__HOW TO COMPLETE THIS TASK__.
Each entry below is to be returned exactly, with any pictures left out.

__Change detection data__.
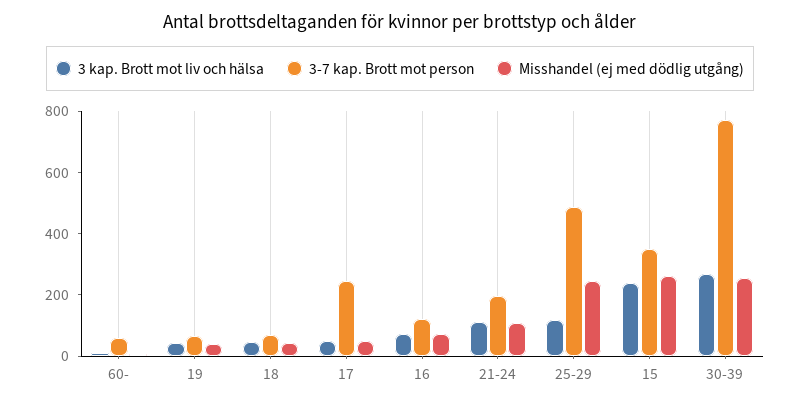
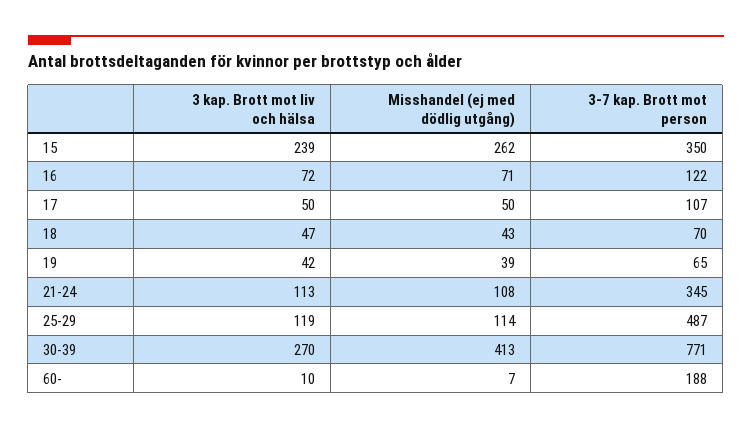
  {
    "3 kap. Brott mot liv och hälsa": {
      "60-": 10,
      "19": 42,
      "18": 47,
      "17": 50,
      "16": 72,
      "21-24": 113,
      "25-29": 119,
      "15": 239,
      "30-39": 270
    },
    "3-7 kap. Brott mot person": {
-     "60-": 50,
+     "60-": 188,
      "19": 65,
      "18": 70,
-     "17": 250,
+     "17": 107,
      "16": 122,
-     "21-24": 200,
+     "21-24": 345,
      "25-29": 487,
      "15": 350,
      "30-39": 771
    },
    "Misshandel (ej med dödlig utgång)": {
      "60-": 7,
      "19": 39,
      "18": 43,
      "17": 50,
      "16": 71,
      "21-24": 108,
-     "25-29": 250,
+     "25-29": 114,
      "15": 262,
-     "30-39": 250
+     "30-39": 413
    }
  }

__REPLY__.
  {
    "3 kap. Brott mot liv och hälsa": {
      "60-": 10,
      "19": 42,
      "18": 47,
      "17": 50,
      "16": 72,
      "21-24": 113,
      "25-29": 119,
      "15": 239,
      "30-39": 270
    },
    "3-7 kap. Brott mot person": {
-     "60-": 50,
+     "60-": 188,
      "19": 65,
      "18": 70,
-     "17": 250,
+     "17": 107,
      "16": 122,
-     "21-24": 200,
+     "21-24": 345,
      "25-29": 487,
      "15": 350,
      "30-39": 771
    },
    "Misshandel (ej med dödlig utgång)": {
      "60-": 7,
      "19": 39,
      "18": 43,
      "17": 50,
      "16": 71,
      "21-24": 108,
-     "25-29": 250,
+     "25-29": 114,
      "15": 262,
-     "30-39": 250
+     "30-39": 413
    }
  }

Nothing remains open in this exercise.